As we’ve seen above, Vrbo says that it can help hosts make more money, as it attracts larger groups than Airbnb.
This is obviously interesting to Airbnb too, as Airbnb makes money on bookings whose value is high.
Price parity, a weapon that Airbnb can use to lower Booking.com’s price advantage
What is one of Booking.com’s main competitive advantages? Itss focus on getting the lowest price for its customers.
Airbnb hosts can now see, in the Insights report of their Hosting Dashboard, whether the listing is more expensive on Booking.com. If so, hosts are shown the following messages:
Compare how you’re priced on different websites
Check your Airbnb and Booking.com prices side-by-side to find out where you’re priced differently. Then adjust your prices to stay competitive everywhere you host.

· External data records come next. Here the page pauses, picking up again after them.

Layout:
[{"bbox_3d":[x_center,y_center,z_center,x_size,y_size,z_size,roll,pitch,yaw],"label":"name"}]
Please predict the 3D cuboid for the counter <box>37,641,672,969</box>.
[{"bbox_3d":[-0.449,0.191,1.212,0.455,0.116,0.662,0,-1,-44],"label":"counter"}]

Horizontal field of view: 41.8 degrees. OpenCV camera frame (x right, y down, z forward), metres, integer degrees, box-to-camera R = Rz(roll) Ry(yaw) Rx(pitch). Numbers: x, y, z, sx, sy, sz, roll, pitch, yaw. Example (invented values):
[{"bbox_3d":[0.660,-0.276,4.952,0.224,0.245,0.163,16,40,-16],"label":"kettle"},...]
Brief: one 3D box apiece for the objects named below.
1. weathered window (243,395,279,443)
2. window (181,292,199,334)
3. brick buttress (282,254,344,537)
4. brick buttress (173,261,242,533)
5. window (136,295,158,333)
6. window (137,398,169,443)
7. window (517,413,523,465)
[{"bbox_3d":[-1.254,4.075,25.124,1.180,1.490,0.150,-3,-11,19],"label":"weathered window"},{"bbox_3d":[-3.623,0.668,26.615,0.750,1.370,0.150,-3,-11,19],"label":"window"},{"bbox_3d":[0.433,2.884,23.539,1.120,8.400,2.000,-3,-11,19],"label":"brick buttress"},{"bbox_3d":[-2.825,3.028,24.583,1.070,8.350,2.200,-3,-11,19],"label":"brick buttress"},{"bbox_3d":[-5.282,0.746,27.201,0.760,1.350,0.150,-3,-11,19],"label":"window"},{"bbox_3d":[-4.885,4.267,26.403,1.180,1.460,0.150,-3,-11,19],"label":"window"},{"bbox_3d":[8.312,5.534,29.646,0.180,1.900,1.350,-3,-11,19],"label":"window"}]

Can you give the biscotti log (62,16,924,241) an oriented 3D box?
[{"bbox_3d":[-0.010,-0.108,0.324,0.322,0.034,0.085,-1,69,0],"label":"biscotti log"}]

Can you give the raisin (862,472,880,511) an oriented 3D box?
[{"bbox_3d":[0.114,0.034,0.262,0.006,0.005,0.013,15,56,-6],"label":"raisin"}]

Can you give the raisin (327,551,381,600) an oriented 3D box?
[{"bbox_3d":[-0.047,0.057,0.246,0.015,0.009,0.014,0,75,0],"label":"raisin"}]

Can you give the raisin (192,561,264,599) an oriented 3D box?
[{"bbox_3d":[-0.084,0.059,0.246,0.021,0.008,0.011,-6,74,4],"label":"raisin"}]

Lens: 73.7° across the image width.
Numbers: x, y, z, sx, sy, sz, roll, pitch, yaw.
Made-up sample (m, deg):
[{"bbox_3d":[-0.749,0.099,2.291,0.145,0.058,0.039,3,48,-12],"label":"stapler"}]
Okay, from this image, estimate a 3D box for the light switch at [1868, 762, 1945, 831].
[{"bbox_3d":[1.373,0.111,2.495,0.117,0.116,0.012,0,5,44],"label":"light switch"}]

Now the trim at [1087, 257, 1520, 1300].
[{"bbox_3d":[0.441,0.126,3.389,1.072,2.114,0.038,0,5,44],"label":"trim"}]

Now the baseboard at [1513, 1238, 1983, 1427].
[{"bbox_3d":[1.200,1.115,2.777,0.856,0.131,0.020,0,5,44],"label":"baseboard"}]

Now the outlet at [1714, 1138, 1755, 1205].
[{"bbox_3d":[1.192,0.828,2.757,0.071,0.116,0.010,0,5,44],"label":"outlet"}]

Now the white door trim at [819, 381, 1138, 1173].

The next screen gives a bit more explanation about what this is about. Airbnb is not afraid to show Booking.com’s logo and colors.
For the listings whose overall pricing Airbnb finds higher than on Booking.com, hosts can revise three price components:
1 – Nighty prices
2 – Weekly discount
3 – Cleaning fee
For the moment, Airbnb, Booking.com, and Vrbo’s brands clearly stand apart. Airbnb’s host base is supposed to be rather unique, especial among individual hosts. Vrbo wants to attract the best of them, while Booking.com is simply making ready for Airbnb (and Vrbo) hosts to onboard.
Property managers in Europe are usually already active on all three platforms. In the US, the overlap is more between Airbnb and Vrbo. Can Airbnb manage to take family travelers and family-friendly properties away from Vrbo? We will just end up with most large properties being available on both channels in the US?